_THINGS TO DO_
a) In the passage on Atlanta banking, list the four things Kattell does in the sentence beginning "A rumpled and friendly hard worker" and the sentence after "Lane had given out ties".
b) Reproduce the stretch of the passage on Atlanta banking from "He joined shrewd" through "of the Sixties.".

_TEXT TO READ_
--
He joined shrewd dealing with folksy drama—sheep in the bank lobby to encourage investments in Georgia textiles; a re-enactment of the St. Valentine’s day massacre to talk about “killing” costs. He was the con man as cute ingratiator—“Let’s do bidness” he would babytalk highrollers. He sent marked C and S helicopters flitting about the city, rushing checks and cash at a breakneck pace to suggest the pace of the town’s urgencies. “Resurgens” says one Atlanta bank’s emblem, and the South’s promise to rise again seemed redeemed in the Mills Lane Atlanta of the Sixties.

But this Second Coming was in for a Second Sinking. In 1971, Lane retired early, at age fifty-nine, after a heart attack. His young successor, Richard Kattell, seems to have picked up Lane’s own standard. A rumpled and friendly hard worker, Kattell answered his own phone, prowled the lobby, leaped on and off the helicopters. Lane had given out ties with the “It’s a Wonderful World” slogan. Kattell wore a special gold tie pin with the tongue-twisting slogan YCDBSOYA. You were supposed to ask, so he could tell you it meant: “You can’t do business sitting on your rump.”
--
_STORED DATA_
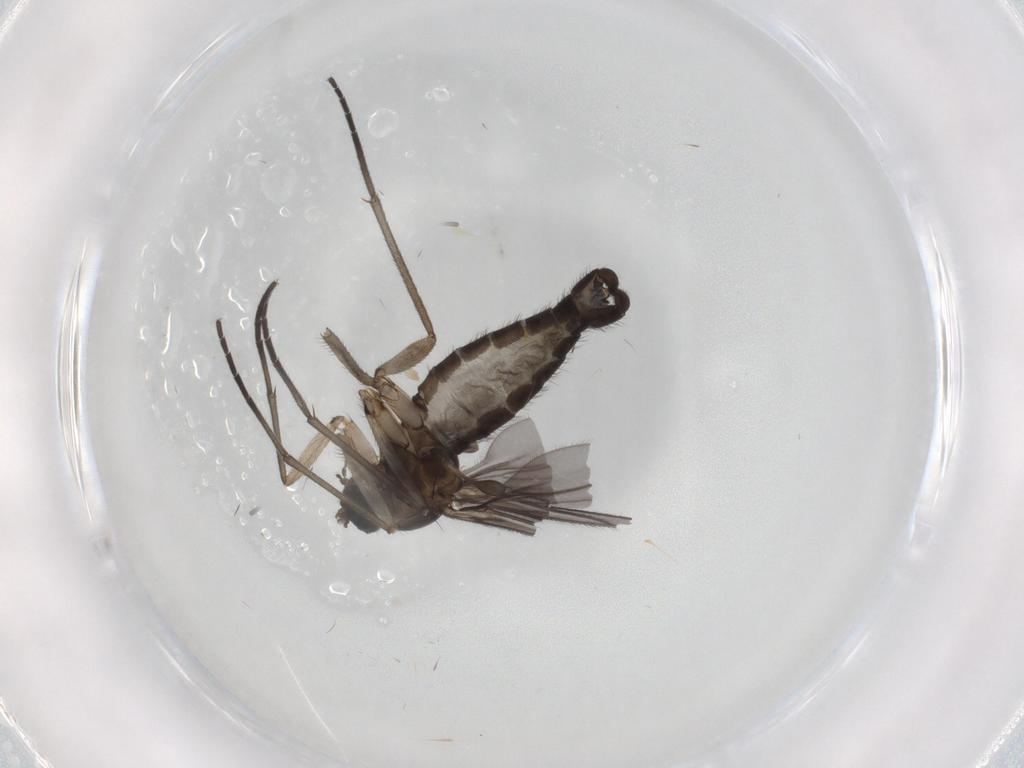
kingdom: Animalia
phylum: Arthropoda
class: Insecta
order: Diptera
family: Sciaridae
--
_ANSWERS BELOW_
a)
- Answered his own phone
- Prowled the lobby
- Leaped on and off the helicopters
- Wore a special gold tie pin with the slogan YCDBSOYA

b)
He joined shrewd dealing with folksy drama—sheep in the bank lobby to encourage investments in Georgia textiles; a re-enactment of the St. Valentine’s day massacre to talk about “killing” costs. He was the con man as cute ingratiator—“Let’s do bidness” he would babytalk highrollers. He sent marked C and S helicopters flitting about the city, rushing checks and cash at a breakneck pace to suggest the pace of the town’s urgencies. “Resurgens” says one Atlanta bank’s emblem, and the South’s promise to rise again seemed redeemed in the Mills Lane Atlanta of the Sixties.